Nel 2006 il neo presidente Felipe Calderon ha dispiegato l’esercito nelle regioni in cui i narcos hanno il controllo del territorio, ottenendo risultati non indifferenti. Il 2007 è stato infatti un anno di sequestri record e arresti eccellenti. I cartelli hanno reagito con un intensificazione delle violenze: attentati, decapitazioni, mutilazioni torture e esecuzioni, spesso filmate, per dare l’impressione che il paese stia diventando ingovernabile. Il Messico chiede da tempo, e con insistenza, che gli Stati Uniti si impegnino con più energia nella lotta contro i cartelli messicani, anche perchè la quasi totalità della droga è destinata al mercato americano.
Gli Stati Uniti si stanno rendendo conto che quella dei cartelli messicani sta diventando una questione di sicurezza nazionale. A Washington sono in corso le discussioni per mettere a punto un’iniziativa congiunta, chiamata Merida, che prevede un aiuto per 1,4 miliardi di euro su tre anni. Il Messico, da parte sua, ha richiesto all’America un drastico aumento di controllo sulla circolazione delle armi e dei capitali, perché come la droga, anche la maggior parte degli ingenti capitali derivanti dalla sua vendita, finiscono in istituzioni finanziarie e banche americane.
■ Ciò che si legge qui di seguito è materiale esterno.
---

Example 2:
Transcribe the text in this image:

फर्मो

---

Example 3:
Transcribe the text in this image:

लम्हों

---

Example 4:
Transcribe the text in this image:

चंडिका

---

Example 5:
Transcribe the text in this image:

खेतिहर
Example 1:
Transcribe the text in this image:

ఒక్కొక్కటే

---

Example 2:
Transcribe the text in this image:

Il problema più urgente è sicuramente quello del traffico d’armi. Al di là della frontiera ci sono più di 15 mila negozi di armi. In teoria i titolari di queste attività dovrebbero verificare se l’acquirente ha precedenti penali. Ma pagare qualche incensurato per andare ad acquistare fucili e pistole è sicuramente alla portata degli spietati cartelli del Messico. Ma è soprattutto in occasione delle numerose fiere (gun show), che i criminali possono comprare fucili d’assalto e mitragliatrici da guerra senza che nessuno chieda loro nulla.
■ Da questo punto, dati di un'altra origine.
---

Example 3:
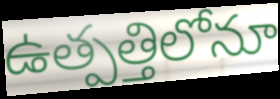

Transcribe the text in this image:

ఉత్పత్తిలోనూ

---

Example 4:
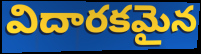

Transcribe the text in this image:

విదారకమైన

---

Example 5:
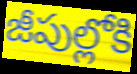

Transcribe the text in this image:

జీపుల్లోకి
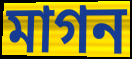
মাগন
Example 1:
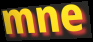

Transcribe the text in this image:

mne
Con il denaro generato dai traffici e con il terrore causato dalla loro brutalità, questi gruppi criminali stanno allungando le mani sulla politica. Infatti non sono molti i funzionari che hanno la dignità, il carattere e un senso dello Stato tanto forte da resistere alla pressione di queste organizzazioni. Secondo diverse fonti messicane, la maggior parte dei comuni governati dal PAN (Partido de accion nacional) dell’ex-presidente Vicente Fox e dell’attuale capo di stato Felipe Calderon, siano stati comprati dai signori della droga. Ma d’altra parte nessuna forza politica, almeno a livello locale, sembra sfuggire alla loro influenza.
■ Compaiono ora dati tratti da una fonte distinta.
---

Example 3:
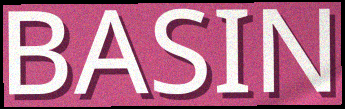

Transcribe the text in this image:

BASIN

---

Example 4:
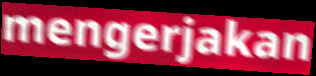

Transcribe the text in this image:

mengerjakan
Il Messico è malato. Quella dei cartelli della droga è una piaga purulenta che rischia di trasformarsi in cancrena. Il paese centro americano avrà bisogno di tutte le sue risorse per poter venirne fuori. Ogni messicano onesto ha un ruolo da giocare. L’America dovrà fare, ovviamente, la sua parte, perché se non si troverà il modo di fermare quelle poderose organizzazioni criminali, ci sono buone possibilità che si ritrovi come vicino meridionale un “narco-stato” da 110 milioni di persone. E non è una bella prospettiva.